2037:Armas baratas, conversas telepáticas e choque China/Islão

Dentro de 30 anos o mundo poderá ver o renascimento do marxismo, a transformação do Irão numa viçosa democracia e as pessoas a falar telepaticamente através de chips implantados no cérebro. Estes cenários não são previsões, mas sim possibilidades que o Centro de Desenvolvimento, Conceitos e Doutrina do Ministério da Defesa (DCDC na sigla em inglês) do Reino Unido prevê poderem acontecer até 2037.


Entre os cenários possíveis está ainda o surgimento da China como potência económica e militar, o aumento das tensões entre a China e o mundo muçulmano, um nível de terrorismo parecido ao actual, mas com atentados cada vez mais espectaculares, o aumento das migrações mundiais e a existência de armas terríveis a partir do desenvolvimento da bomba de neutrões e o uso de máquinas não pilotadas pelo homem,
segundo o El País.

Este o terceiro relatório de perspectivas para 30 anos elaborado por aquele organismo desde 2001. Embora seja um relatório oficial, não representa a posição do governo britânico, mas sim um documento de análise para preparar a tomada de decisões, sobretudo em termos de defesa.

O relatório estima que continuarão a ocorrer as mudanças provocadas pela globalização económica.

Os EUA continuarão a ser o a potência económica e militar predominante e guardião do sistema de regras internacionais, mas haverá uma «transição possivelmente desequilibrada de um mundo unipolar para um mundo progressivamente multipolar».

A China, e em menor medida a Índia, constituirão parte daquele sistema de multipolar. A economia chinesa vai superar a japonesa até 2020 e pesará mais que a dos EUA até 2040.

«A futura direcção política da China será crucial não só para a sua própria expansão económica, prosperidade e estabilidade, como para a do mundo inteiro», adverte o texto.

No entanto, a China enfrenta desafios ambientais, sociais, políticos, financeiros e demográficos que «podem acabar por provocar o colapso económico, instabilidade política, desordem social e tumulto, com repercussões regionais e globais».

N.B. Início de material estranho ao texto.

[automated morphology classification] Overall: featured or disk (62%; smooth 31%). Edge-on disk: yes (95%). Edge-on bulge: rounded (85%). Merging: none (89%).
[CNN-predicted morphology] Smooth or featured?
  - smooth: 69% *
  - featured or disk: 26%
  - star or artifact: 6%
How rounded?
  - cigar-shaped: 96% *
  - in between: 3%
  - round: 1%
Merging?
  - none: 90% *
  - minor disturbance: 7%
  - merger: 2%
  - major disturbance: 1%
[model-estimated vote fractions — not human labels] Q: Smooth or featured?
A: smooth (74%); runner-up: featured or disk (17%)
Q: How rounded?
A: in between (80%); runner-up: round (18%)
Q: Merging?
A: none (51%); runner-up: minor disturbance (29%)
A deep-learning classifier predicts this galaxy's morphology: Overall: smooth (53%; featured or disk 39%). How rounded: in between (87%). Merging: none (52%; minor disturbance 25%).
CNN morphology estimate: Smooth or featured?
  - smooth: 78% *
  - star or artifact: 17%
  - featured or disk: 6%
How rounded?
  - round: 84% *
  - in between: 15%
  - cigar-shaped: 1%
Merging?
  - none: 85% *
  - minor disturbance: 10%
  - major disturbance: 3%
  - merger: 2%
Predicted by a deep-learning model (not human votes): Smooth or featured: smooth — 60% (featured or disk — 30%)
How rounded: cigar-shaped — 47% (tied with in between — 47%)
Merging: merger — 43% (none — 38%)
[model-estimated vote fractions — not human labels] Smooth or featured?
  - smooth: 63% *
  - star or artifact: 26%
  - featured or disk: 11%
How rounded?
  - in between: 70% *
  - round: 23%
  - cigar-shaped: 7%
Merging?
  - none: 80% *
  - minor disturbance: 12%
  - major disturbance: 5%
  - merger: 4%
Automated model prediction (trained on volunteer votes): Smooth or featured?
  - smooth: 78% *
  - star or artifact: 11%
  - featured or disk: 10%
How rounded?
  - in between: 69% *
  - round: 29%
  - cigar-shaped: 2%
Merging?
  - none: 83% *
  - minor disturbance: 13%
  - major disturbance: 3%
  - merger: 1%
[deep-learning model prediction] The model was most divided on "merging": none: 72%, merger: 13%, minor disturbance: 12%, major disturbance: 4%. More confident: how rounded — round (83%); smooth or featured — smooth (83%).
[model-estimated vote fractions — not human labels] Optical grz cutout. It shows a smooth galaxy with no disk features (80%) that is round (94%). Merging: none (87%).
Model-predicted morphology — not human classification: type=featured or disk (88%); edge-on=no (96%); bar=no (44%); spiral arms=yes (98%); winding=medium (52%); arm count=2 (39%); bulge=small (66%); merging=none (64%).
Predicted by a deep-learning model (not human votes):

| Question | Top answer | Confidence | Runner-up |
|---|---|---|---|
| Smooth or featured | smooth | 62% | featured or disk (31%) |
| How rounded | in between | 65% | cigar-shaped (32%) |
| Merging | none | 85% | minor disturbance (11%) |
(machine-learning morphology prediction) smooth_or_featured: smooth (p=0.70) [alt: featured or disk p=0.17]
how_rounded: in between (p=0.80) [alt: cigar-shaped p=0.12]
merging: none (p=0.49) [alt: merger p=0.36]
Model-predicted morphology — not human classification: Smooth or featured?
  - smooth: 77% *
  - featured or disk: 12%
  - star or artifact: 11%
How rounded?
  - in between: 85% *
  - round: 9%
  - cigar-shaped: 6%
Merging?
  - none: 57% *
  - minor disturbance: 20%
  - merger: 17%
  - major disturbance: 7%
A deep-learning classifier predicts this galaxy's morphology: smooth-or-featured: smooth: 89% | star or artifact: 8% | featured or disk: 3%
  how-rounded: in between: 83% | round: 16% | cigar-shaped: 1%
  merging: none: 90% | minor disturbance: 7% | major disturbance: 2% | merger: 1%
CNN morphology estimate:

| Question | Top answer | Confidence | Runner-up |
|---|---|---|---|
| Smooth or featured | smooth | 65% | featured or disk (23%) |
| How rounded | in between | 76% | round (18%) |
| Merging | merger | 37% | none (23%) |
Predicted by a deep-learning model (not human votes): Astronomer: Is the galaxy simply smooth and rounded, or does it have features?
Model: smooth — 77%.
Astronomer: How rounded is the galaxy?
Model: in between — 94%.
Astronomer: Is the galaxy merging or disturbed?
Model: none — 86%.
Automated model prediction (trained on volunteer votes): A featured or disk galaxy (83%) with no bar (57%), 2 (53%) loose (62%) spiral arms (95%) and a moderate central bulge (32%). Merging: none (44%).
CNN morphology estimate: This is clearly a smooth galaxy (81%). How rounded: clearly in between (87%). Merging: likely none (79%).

O relatório traça um cenário caracterizado por «extremismo político», que poderá incluir o regresso do marxismo devido à crescente vulnerabilidade das classes médias no mundo globalizado e ao crescente fosso entre os muito ricos e os muito pobres.

Os avanços tecnológicos que fomentam o desenvolvimento das telecomunicações, com a explosão da Internet e a informação em tempo real, «provavelmente vão reduzir a integridade das funções editoriais, com pressões para publicar histórias, narrativas e opiniões em prejuízo dos factos».

Entrando no domínio do que é agora ficção científica, em 2035 poderão ser implantados chips ligados directamente ao cérebro, desenvolvendo-se a telepatia sintética, o que terá «óbvias repercussões militares e de segurança», além de implicações éticas e legais.

As novas tecnologias vão revolucionar e fazer cair os preços no mercado de armas.

Além disso, o desenvolvimento de armas de neutrões, que podem matar seres humanos sem destruir as infra-estruturas, poderá facilitar as limpezas étnicas.

O relatório prevê ainda a continuação das tensões entre o mundo islâmico e o Ocidente, por um lado, e entre o Islão e a China. O Irão, por outro lado, poderá transformar-se gradualmente «numa democracia cheia de vitalidade» se a sua população jovem quiser integrar a globalidade e a diversidade.
Este terceiro relatório de tendências estratégicas cobre o período 2007-2036 e baseia-se nas tendências actuais em cinco aspectos: recursos, mudança social, evolução política, avanço científico e tecnológico e implicações militares, partindo da premissa de que a evolução mundial será condicionada por três elementos: mudança climática, globalização e desigualdades globais.

in: http://diariodigital.sapo.pt/news.asp?section_id=10&id_news=270903

Achei curioso o artigo e resolvi colocar aqui.
 
Espetacular esse relatório!!

É logico ... depois da China se tornar a maior potencia mundial(economica e militar) ... passa a ser o alvo dos odios que hoje sofrem os EUA.
 
Last edited:
O renascimento do marxismo não me espantaria. O mundo anda em ciclos. Inicialmente o marxismo apareceu num período de capitalismo muito forte, quase selvagem despoletado pela Revolução Industrial.
Os direitos dos trabalhadores não eram levados em conta. As pessoas eram meramente mais uma peça da maquinaria.

O capitalismo forte está de volta. Aquilo que disse relativamente ao que se passou na Revolução Industrial passa-se igualmente hoje em dia. Cada vez mais se vive numa filosofia de lucro desenfreado e a todo o custo, sendo a componente humana descartável.

Por isso, o marxismo surgir de novo, é quase inevitável.